|
|
|
|
|
by malf
1015 days ago
|
|
“Using modern experiment frameworks, all 3 of ideas can be safely tested at once, using parallel A/B tests (see chart).” Nooo! First, if one actually works, you’ve massively increased the “noise” for the other experiments, so your significance calculation is now off. Second, xkcd 882. |
|
I get that a bunch at some of my clients. It's a common misconception. Let's say experiment B is 10% better than control but we're also running experiment C at the same time.
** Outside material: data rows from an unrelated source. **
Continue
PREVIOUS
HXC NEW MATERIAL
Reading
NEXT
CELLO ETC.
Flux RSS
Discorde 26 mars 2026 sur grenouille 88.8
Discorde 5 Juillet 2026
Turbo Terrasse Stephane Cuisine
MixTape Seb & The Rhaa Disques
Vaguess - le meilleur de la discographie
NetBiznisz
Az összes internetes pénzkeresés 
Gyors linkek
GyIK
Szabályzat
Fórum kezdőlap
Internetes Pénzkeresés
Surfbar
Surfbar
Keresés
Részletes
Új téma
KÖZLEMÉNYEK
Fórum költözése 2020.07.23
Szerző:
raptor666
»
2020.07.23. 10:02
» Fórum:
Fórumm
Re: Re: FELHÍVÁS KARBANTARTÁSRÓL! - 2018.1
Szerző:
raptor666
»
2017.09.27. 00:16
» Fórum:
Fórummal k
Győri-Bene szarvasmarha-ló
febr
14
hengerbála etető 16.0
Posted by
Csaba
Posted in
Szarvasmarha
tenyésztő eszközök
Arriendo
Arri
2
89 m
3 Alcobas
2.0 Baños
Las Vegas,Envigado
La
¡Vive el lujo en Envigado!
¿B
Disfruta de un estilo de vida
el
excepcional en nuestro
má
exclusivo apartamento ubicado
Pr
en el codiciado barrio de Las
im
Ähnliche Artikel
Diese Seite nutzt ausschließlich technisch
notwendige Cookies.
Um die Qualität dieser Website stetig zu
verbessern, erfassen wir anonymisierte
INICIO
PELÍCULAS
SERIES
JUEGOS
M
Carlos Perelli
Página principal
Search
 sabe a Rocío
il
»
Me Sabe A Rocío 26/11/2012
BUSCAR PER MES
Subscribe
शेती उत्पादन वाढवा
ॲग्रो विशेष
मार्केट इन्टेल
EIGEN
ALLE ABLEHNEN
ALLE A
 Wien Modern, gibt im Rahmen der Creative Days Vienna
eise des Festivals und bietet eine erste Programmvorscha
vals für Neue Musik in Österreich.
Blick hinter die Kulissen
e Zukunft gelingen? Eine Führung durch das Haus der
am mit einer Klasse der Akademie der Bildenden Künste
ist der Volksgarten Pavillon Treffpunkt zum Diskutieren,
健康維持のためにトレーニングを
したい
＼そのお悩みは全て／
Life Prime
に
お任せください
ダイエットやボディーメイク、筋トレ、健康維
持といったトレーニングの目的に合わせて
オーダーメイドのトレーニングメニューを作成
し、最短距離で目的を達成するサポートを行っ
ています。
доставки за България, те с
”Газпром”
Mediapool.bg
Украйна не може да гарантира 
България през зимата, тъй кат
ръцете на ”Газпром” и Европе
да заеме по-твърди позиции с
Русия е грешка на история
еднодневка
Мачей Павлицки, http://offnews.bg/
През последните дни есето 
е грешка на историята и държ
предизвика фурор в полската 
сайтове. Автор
Since C's participants are evenly distributed across B's branches, by default they should have no impact on the other experiment.
If you do a pre/post comparison, you'll notice that for whatever reason, both branches of C are doing 5% better than prior time periods, and this is because half of them are in the winner branch of B.
NOW - imagine that the C variant is only an improvement _if_ you also include the B variant. That's where you need to be careful about monitoring experiment interactions, I called out in the guide. But better so spend a half day writing an "experiment interaction" query than two weeks waiting for the experiments to run in sequence.
> Second, xkcd 882 (https://xkcd.com/882/) I think you're referencing P-hacking, right?
That is a valid concern to be vigilant for. In this case, XKCD is calling out the "find a subgroup that happens to be positive" hack (also here, https://xkcd.com/1478/). However, here we're testing (a) 3 different ideas and (b) only testing each of them once on the entire population. No p-hacking here (far as I can tell, happy to learn otherwise), but good that you're keeping an eye out for it.